Another indicator came from Salomon Brothers Inc., an investment broker, which said its retail sales index rose 1.8 percent, the smallest gain for a December in its 10-year history.

``It was one of the worst in many years,'' said Joseph Ronning, a retail industry analyst with Brown Brothers Harriman Inc. ``Consumers remained very cautious and kept their pocketbooks closed till the last minute - and even then they weren't in a hurry to spend.''

Some companies did flourish. Sears, Roebuck and Co., which thrived all season at the expense of its competitors, said its sales from stores open at least a year rose 6.8 percent. Upscale retailers such as Tiffany & Co. also did well.

But apparel retailers, falling deeper and deeper into a slump caused by too many stores selling clothing the public apparently doesn't want, continued to be the hardest hit. Besides Penney and Limited, Talbots Inc. and Charming Shoppes Inc. reported sales declines.

But there were pleasant surprises even in the apparel sector. Gap Inc. had a 6 percent same-store increase. Ronning said the company had ``the right merchandise, the right look.''

As bad as the numbers were, retailers are expected to have worse news when fourth-quarter profits are announced in February. Merchants hope to make half their annual profits in the final quarter, but the heavy markdowns many stores took will eat into earnings.

Retailers were forced to discount merchandise because consumers, knowing they could get bargains by waiting, put off the bulk of their shopping until late in the season.

But the sales figures also suffered because there are so many stores that they're cannibalizing each other's business. Too many merchants are fighting for a limited number of consumer dollars.

Here are December results reported by major chains operating stores in Western Virginia. In each case, the monthly sales are followed by the percentage of change from December 1994 and the change measured by same-store sales, or those for stores that have operated for at least 12 months. Same-store sales are considered the best measure of sales strength because they don't include store openings, closings or expansions.

American Eagle Outfitters: sales of $86.9 million, up 28.8 percent from December 1994; same-store sales up 10.1 percent.

Bombay Co.: $71.07 million, down 3.8 percent, down 6 percent.

Charming Shoppes, parent of Fashion Bug and Fashion Bug Plus stores: $168.6 million, down 11 percent, down 11 percent.

Family Dollar Stores: $232.8 million, up 0.6 percent, down 6.5 percent.

The Gap: $811 million, up 22 percent, up 6 percent.

Heilig-Meyers: $130.5 million, up 20 percent, down 2.3 percent.

Hills Department Stores: $370 million, down 0.7 percent, down 6.5 percent.

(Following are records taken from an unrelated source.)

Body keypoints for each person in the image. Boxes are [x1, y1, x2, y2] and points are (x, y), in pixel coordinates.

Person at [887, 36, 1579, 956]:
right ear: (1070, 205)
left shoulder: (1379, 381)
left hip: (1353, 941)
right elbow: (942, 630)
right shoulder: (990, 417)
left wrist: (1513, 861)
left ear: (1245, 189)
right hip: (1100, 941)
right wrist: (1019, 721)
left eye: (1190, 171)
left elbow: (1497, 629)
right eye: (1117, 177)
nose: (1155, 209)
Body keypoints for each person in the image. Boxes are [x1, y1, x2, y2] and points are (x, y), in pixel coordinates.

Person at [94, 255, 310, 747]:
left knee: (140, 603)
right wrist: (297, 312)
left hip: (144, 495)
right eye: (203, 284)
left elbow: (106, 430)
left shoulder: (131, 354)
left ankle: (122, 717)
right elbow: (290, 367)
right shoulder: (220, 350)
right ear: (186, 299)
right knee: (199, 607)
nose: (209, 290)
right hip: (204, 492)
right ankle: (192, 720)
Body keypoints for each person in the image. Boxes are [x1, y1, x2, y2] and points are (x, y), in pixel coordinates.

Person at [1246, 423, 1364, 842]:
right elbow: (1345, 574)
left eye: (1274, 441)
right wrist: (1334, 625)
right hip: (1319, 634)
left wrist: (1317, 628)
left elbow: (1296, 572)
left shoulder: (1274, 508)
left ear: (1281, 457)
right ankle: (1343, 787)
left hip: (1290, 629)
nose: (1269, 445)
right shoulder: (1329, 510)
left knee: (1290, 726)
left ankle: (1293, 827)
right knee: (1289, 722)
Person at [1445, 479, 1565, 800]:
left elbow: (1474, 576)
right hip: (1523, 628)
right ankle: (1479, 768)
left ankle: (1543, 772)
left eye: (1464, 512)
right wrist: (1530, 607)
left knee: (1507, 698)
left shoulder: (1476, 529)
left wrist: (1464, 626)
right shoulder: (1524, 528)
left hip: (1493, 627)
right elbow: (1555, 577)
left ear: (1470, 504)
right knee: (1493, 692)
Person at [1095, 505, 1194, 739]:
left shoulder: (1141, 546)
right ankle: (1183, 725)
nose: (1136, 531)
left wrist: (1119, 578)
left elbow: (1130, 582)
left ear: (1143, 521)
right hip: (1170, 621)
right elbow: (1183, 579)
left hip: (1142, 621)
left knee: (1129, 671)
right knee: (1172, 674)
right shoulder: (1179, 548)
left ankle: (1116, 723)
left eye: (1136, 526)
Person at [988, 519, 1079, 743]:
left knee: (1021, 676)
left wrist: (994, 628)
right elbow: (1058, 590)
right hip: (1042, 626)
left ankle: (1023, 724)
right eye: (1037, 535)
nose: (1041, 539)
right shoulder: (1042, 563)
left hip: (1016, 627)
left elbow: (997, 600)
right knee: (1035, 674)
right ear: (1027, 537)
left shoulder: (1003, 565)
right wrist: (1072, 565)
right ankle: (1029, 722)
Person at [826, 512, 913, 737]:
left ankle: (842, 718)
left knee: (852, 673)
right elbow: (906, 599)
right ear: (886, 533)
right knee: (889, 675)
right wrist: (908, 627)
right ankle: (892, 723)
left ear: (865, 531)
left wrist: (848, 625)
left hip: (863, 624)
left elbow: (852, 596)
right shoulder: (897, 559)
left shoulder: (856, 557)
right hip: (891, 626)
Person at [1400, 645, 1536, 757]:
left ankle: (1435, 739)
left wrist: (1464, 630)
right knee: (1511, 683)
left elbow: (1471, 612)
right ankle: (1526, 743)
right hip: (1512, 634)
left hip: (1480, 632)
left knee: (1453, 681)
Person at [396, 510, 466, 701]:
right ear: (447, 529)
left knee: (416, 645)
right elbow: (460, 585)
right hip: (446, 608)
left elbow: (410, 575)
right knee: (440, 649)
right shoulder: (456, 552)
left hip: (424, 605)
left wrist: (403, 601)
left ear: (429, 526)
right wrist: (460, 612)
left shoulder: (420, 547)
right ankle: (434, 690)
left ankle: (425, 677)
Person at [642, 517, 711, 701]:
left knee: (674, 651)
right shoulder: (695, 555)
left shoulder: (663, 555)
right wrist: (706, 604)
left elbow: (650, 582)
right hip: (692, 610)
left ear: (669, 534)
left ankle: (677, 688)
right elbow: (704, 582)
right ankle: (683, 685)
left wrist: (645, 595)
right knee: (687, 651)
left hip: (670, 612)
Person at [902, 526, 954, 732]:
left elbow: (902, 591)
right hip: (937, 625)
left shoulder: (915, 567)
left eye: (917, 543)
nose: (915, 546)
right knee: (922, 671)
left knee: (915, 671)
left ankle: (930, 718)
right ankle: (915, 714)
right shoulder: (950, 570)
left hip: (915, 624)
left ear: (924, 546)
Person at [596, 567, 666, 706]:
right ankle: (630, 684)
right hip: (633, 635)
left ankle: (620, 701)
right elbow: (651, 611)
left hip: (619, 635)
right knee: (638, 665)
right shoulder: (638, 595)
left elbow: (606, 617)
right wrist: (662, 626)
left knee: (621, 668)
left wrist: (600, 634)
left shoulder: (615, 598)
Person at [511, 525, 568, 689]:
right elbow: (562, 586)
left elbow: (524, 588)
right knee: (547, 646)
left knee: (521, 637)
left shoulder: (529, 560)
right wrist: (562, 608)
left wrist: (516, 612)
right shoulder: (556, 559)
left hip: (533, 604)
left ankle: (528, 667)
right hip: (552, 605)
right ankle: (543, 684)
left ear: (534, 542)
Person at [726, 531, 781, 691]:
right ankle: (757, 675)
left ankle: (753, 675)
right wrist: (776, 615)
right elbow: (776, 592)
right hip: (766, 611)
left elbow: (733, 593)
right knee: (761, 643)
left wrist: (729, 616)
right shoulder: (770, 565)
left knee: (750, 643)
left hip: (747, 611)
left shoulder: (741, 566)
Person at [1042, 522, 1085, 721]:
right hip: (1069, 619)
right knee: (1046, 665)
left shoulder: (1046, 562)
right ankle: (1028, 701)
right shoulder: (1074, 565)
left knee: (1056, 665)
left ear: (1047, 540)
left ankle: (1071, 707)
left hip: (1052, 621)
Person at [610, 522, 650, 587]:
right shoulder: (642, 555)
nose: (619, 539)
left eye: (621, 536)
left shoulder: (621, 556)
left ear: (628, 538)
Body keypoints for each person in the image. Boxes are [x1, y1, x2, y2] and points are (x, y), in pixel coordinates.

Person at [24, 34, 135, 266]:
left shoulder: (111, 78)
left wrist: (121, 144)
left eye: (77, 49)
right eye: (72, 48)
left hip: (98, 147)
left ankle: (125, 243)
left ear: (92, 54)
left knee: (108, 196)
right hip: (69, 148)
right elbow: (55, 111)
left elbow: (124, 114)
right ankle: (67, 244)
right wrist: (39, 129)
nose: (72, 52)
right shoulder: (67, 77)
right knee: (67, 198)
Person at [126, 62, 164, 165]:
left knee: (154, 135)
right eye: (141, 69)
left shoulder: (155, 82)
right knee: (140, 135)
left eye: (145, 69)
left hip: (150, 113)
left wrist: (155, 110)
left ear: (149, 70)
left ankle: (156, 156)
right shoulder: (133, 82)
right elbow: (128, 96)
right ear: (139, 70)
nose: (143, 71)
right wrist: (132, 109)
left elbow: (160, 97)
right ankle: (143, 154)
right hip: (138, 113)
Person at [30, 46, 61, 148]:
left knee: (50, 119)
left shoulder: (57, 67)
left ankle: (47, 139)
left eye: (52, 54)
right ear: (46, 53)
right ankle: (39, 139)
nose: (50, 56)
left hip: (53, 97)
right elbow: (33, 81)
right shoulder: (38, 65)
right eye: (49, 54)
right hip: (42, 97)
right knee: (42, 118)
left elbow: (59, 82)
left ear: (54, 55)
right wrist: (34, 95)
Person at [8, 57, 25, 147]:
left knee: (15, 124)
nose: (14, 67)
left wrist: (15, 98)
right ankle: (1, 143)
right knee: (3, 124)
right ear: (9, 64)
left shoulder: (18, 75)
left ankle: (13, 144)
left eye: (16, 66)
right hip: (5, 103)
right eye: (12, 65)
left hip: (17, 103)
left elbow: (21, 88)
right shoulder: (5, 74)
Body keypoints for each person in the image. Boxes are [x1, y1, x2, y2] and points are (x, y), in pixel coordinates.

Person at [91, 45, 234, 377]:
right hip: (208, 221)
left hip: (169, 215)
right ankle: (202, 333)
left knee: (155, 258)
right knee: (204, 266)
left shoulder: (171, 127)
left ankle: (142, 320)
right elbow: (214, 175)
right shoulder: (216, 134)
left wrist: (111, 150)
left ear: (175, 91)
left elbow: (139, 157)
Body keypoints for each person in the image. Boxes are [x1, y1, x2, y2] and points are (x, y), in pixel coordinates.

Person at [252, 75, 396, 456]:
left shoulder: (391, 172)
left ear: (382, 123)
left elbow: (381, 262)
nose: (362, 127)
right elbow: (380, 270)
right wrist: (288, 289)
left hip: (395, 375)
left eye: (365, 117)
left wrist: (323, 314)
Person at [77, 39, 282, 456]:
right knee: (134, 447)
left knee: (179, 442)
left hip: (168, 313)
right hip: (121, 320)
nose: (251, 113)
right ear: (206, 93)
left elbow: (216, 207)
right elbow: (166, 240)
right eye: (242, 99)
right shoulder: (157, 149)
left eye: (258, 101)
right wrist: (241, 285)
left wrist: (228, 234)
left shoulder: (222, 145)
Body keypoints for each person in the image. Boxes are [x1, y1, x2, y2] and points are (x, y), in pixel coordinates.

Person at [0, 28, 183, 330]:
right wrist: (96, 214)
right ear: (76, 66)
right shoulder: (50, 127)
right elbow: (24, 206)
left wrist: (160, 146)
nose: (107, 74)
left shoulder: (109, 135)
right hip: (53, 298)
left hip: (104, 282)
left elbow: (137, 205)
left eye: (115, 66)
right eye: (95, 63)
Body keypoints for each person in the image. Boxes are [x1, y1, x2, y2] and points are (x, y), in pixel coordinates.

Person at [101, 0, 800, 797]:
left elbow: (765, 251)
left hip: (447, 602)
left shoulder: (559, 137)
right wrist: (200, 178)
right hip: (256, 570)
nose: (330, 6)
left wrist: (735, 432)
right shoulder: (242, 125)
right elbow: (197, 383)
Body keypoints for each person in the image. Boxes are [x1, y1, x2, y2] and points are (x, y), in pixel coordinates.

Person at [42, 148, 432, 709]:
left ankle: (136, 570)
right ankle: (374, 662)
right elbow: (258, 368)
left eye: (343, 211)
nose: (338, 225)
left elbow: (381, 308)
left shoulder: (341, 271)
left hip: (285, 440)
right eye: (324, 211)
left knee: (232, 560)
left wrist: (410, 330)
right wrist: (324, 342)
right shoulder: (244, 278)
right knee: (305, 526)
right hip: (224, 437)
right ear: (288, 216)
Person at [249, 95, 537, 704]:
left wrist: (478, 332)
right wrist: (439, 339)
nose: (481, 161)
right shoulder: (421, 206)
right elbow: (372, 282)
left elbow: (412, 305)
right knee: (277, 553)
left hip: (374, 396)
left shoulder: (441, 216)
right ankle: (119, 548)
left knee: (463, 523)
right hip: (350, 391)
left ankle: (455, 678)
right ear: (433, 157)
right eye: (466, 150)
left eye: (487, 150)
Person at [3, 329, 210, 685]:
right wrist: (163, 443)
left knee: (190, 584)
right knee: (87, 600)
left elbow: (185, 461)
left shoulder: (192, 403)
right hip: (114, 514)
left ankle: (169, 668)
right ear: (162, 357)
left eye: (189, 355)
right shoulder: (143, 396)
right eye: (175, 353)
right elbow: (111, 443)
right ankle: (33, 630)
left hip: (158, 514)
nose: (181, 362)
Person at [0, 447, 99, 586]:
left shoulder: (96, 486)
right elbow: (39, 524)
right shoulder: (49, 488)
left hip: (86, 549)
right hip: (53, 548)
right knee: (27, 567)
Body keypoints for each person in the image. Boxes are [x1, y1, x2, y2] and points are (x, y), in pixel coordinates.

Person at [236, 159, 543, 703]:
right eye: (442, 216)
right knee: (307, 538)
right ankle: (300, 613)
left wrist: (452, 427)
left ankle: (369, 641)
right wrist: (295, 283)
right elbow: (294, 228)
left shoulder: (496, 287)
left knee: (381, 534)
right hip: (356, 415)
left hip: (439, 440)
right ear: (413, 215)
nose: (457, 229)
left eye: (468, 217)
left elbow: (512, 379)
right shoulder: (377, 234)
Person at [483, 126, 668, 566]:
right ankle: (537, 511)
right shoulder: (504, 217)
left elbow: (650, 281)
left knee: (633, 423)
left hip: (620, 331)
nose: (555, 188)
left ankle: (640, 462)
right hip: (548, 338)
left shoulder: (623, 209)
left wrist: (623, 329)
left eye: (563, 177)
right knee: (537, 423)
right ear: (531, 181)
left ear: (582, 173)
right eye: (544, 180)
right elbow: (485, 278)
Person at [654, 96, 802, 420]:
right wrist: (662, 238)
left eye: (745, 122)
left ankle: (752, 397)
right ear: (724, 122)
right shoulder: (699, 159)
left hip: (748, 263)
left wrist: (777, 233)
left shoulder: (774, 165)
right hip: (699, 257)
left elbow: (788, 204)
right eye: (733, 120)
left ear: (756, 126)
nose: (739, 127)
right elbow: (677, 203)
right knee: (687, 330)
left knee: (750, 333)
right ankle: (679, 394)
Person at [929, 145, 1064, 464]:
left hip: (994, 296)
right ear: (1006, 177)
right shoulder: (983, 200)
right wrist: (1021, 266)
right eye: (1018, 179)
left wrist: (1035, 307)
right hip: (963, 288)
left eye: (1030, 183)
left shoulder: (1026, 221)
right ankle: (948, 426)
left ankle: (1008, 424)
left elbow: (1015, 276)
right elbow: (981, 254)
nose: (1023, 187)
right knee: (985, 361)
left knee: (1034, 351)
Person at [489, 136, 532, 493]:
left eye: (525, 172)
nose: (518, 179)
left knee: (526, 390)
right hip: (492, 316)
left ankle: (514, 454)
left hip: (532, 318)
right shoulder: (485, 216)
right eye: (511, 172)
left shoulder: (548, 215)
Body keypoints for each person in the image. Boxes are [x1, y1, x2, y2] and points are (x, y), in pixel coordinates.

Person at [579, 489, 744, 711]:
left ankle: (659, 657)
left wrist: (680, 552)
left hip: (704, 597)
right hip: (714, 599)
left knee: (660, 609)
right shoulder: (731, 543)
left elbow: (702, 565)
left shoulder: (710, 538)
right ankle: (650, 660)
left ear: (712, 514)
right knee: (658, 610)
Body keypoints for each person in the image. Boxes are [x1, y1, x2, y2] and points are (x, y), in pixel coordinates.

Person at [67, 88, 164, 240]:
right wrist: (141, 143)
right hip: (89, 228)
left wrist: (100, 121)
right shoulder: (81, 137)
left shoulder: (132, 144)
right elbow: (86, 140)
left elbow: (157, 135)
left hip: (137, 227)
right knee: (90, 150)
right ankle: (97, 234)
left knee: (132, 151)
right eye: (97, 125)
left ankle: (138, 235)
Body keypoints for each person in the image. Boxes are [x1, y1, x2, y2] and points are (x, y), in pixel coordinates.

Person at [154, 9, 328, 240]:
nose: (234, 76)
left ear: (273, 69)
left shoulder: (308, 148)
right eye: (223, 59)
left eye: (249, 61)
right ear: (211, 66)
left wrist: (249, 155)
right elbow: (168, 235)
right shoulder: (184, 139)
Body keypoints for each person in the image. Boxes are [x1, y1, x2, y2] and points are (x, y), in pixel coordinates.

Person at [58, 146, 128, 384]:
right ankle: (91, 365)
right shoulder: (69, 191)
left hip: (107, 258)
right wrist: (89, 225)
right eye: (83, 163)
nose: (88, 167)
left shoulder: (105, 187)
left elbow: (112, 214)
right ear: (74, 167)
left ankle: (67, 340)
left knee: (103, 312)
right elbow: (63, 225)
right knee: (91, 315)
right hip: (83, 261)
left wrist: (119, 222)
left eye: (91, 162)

Lechters: $95.5 million, up 12.2 percent, up 2.8 percent.

The Limited Inc.: $1.56 billion, up 5 percent, down 5 percent.

Lowe's: $737.2 million, up 18 percent, up 18 percent.

May Department Stores Co., parent of Hecht's and Payless ShoeSource stores: $2.37 billion, up 8.2 percent, up 1.4 percent.

S&K Famous Brands: $19.4 million, up 6 percent, unchanged.

TJX Cos., parent of T.J. Maxx: $950 million, up 89 percent, down 1 percent.

Woolworth Corp.: $1.31 billion, up 0.2 percent, down 2.7 percent.


LENGTH: Medium:   96 lines
ILLUSTRATION: GRAPHIC:  Chart by AP.